**What to do:**
Copy the data again, starting with the line that contains "637 illustrates the form I require." and going on through the line that contains "Response: 805.57", with "water meter" changed to "flow meter" and everything else left as it is.
[Provided records Boundary: Start]
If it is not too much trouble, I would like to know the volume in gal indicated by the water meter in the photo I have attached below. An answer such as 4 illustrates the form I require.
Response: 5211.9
[Provided records Boundary: End]
[Provided records Boundary: Start]
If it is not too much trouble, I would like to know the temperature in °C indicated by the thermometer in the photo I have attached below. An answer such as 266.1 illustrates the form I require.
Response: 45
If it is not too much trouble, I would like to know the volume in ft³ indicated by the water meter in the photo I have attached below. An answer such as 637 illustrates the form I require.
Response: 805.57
[Provided records Boundary: End]
[Provided records Boundary: Start]
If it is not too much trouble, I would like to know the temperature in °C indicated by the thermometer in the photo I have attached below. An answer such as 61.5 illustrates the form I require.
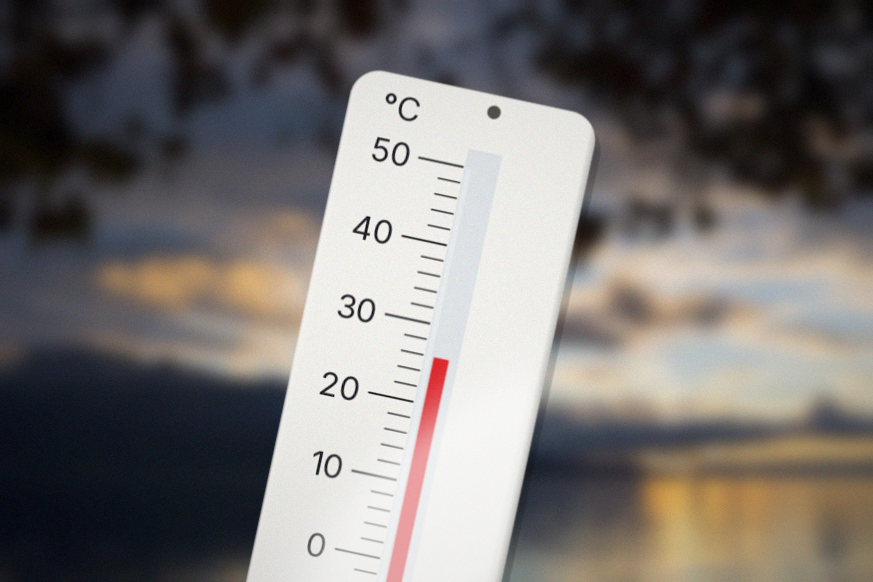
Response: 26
[Provided records Boundary: End]
**Problem solution:**
If it is not too much trouble, I would like to know the volume in ft³ indicated by the flow meter in the photo I have attached below. An answer such as 637 illustrates the form I require.
Response: 805.57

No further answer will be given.